Что ему, что мне эмигрантскую жизнь довелось попробовать задолго до пересечения каких-либо государственных границ. Для нас, юных провинциалов, в 1970-е годы переезд в столицу был вполне сравним с эмиграцией. Утверждаю это со всей ответственностью, поскольку есть с чем сравнивать
Москва была другой страной. Она задавала другой темп жизни, здесь была другая еда, другое питье, другие зрелища, другие девушки. Москвичи мало походили на лениво-неспешных сибаритов из Чугуева или, скажем, Мелитополя. Даже язык в Москве был хоть русский, но все же другой. Помню, как сначала резал мне ухо мАсковский гАвАроЧЧек. И как смешило москвичей и москвичек наше с другом южное мягкое «г» и всякие украинские словечки.
Перед нами-то языковый барьер не возникал, а бедный паренек, кореец откуда-то из Узбекистана, по-русски говорил совсем «мала-мала». Однако, скидок на это, как студенты из Вьетнама или Нигерии, он не получал. Изучение иностранного языка превращалось для него в каторгу двойного перевода. Перед ним лежало сразу два словаря: англо-русский и русско-узбекский. Подозреваю, что и узбекский язык тоже был для него не родной.
Московская жизнь стоила гораздо дороже провинциальной. Даже при советских ценах не всякий сладкий пирожок с золоченой московской тарелочки был по карману бедному студенту. Так что, несмотря на родительские субсидии и на повышенную стипендию жить все время приходилось в условиях жесткой экономии и в поисках какого-нибудь заработка. Нет, точно, по всем параметрам студенческая жизнь – лучший тренинг для эмигранта!
Кстати, о ностальгии. Эта пресловутая болезнь совсем не мучила ни меня, ни моих друзей, иногородних студентов московских вузов. Ну, совсем не вспоминали мы родную Чердынь или Вапнярку! Видать, нечего особенно было вспоминать.
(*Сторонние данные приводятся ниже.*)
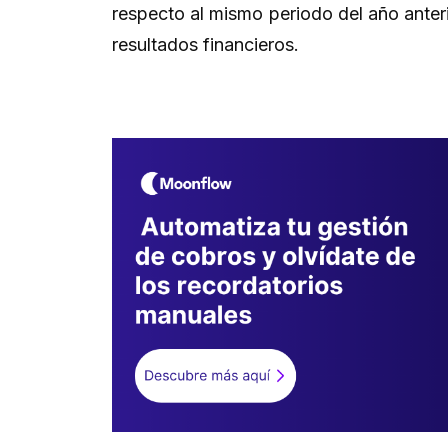
respecto al mismo periodo del año anteri
resultados financieros.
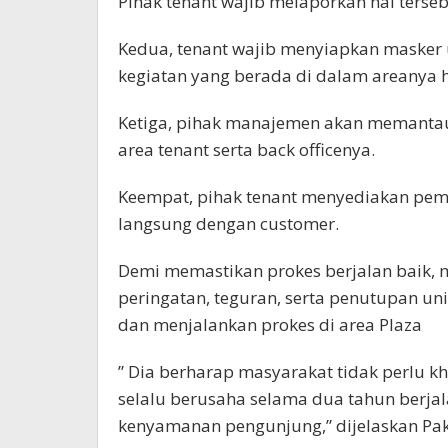
Pihak tenant wajib melaporkan hal terse
Kedua, tenant wajib menyiapkan masker
kegiatan yang berada di dalam areanya 
Ketiga, pihak manajemen akan memantau 
area tenant serta back officenya.
Keempat, pihak tenant menyediakan pem
langsung dengan customer.
Demi memastikan prokes berjalan baik,
peringatan, teguran, serta penutupan un
dan menjalankan prokes di area Plaza
” Dia berharap masyarakat tidak perlu k
selalu berusaha selama dua tahun berj
kenyamanan pengunjung,” dijelaskan Pa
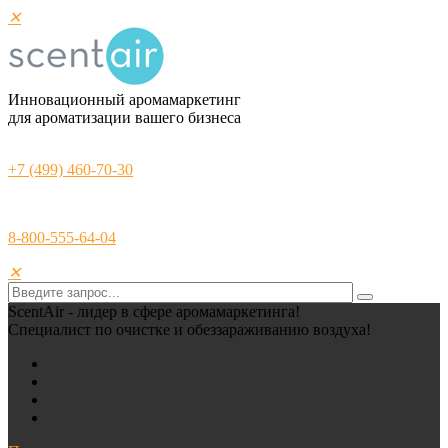
✕
Инновационный аромамаркетинг
для ароматизации вашего бизнеса
+7 (499) 460-70-30
8-800-555-64-04
✕
ScentAir - лидер в сфере аромамаркетинга!
Специалист по очистке и обеззараживанию воздуха!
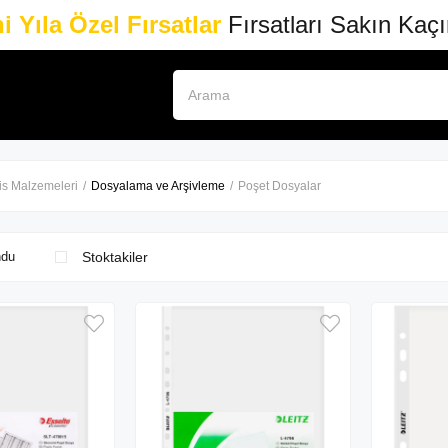
i Yıla Özel Fırsatlar
Fırsatları Sakın Kaç
is Malzemeleri
Dosyalama ve Arşivleme
Poşet Dosyalar
Stoktakiler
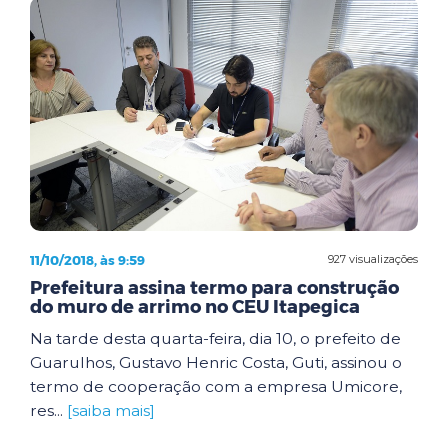
11/10/2018, às 9:59
927 visualizações
Prefeitura assina termo para construção
do muro de arrimo no CEU Itapegica
Na tarde desta quarta-feira, dia 10, o prefeito de
Guarulhos, Gustavo Henric Costa, Guti, assinou o
termo de cooperação com a empresa Umicore,
res...
[saiba mais]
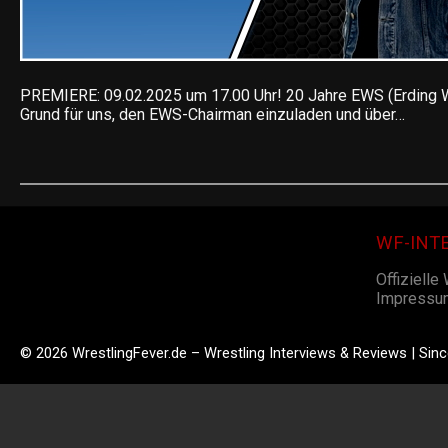
PREMIERE: 09.02.2025 um 17.00 Uhr! 20 Jahre EWS (Erding W
Grund für uns, den EWS-Chairman einzuladen und über…
WF-INT
Offizielle
Impressu
© 2026 WrestlingFever.de – Wrestling Interviews & Reviews | Sin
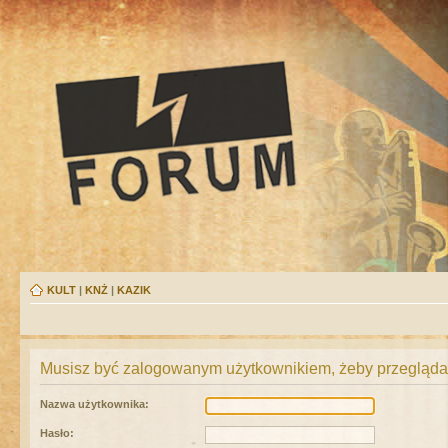
KULT
|
KNŻ
|
KAZIK
Musisz być zalogowanym użytkownikiem, żeby przeglądać
Nazwa użytkownika:
Hasło:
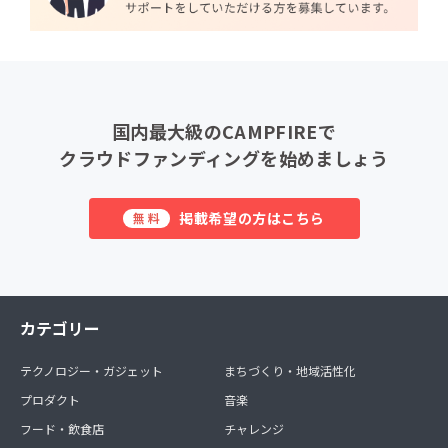
国内最大級のCAMPFIREで
クラウドファンディングを始めましょう
掲載希望の方はこちら
無料
カテゴリー
テクノロジー・ガジェット
まちづくり・地域活性化
プロダクト
音楽
フード・飲食店
チャレンジ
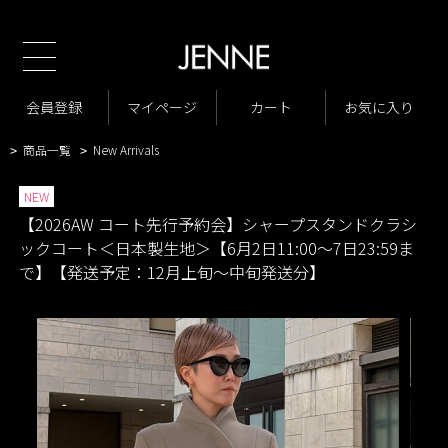
TOP
2026AW コート先行予約会
シャープスタンドクラシックコート＜日本製生
>
>
地＞
会員登録
マイページ
カート
お気に入り
商品一覧
ジャケット・アウター
コート
>
>
>
商品一覧
New Arrivals
>
>
NEW
【2026AW コート先行予約会】シャープスタンドクラシ
ックコート＜日本製生地＞【6月2日11:00～7日23:59ま
で】【発送予定：12月上旬～中旬発送分】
Зато у меня, к примеру, ностальгусики включились на полную мощность потом, когда по окончании института я уехал из Москвы. Несколько лет они не давали мне покоя. Стоило увидеть по телевизору какой-нибудь Столешников переулок или же улицу – пардон – Хулиана Гримау, накатывали, как слезы, воспоминания. Я истово ностальгировал по «своей» Москве на берегу Верх-Исетского пруда. Почти так же, как генерал Чернота по своей – на берегах Босфора.
Ностальгией желательно переболеть пораньше, чтобы выяснить: это тоска не по месту, а по времени. По времени, когда ты был молод и потому счастлив. Тогда станет понятен и А. И. Куприн, вернувшийся в Москву умирать в шестьдесят восемь лет, и сорокалетний В. В. Набоков, ни о каком возвращении «в край березового ситца» даже не помышлявший. Прорыдав проклятие России и русскому языку
он стал писать по-английски. Словно бы начал жизнь сначала.
Собственно говоря, соблазн новой жизни – движущая сила любого эмигранта. Всякая перемена места – намек на начало новой судьбы. Любой эмигрант робко желает перемены участи. Даже тот, которому было что терять на оставленном берегу. Как праотцу Аврааму, сделавшему с точки зрения современников странный выбор. Отказаться от комфортной и обеспеченной оседлой жизни в приличном городе Уре ради бедуинской палатки! И всех своих родственников ввергнуть в эту безнадежную авантюру!
Подобного рода причитания, совсем не безосновательные, и мне, и многим моим читателям, совершившим свое путешествие из Ура в Ханаан, наверняка приходилось слышать не раз. В них все правильно. И все неправильно.
Уходить из Ура необходимо! Уходить из Ура полезно! Перемена места, в самом деле, совершенно изменит тебя. Придется обживать другую страну, учить новые языки, обзаводиться новыми привычками, а зачастую, и новым именем.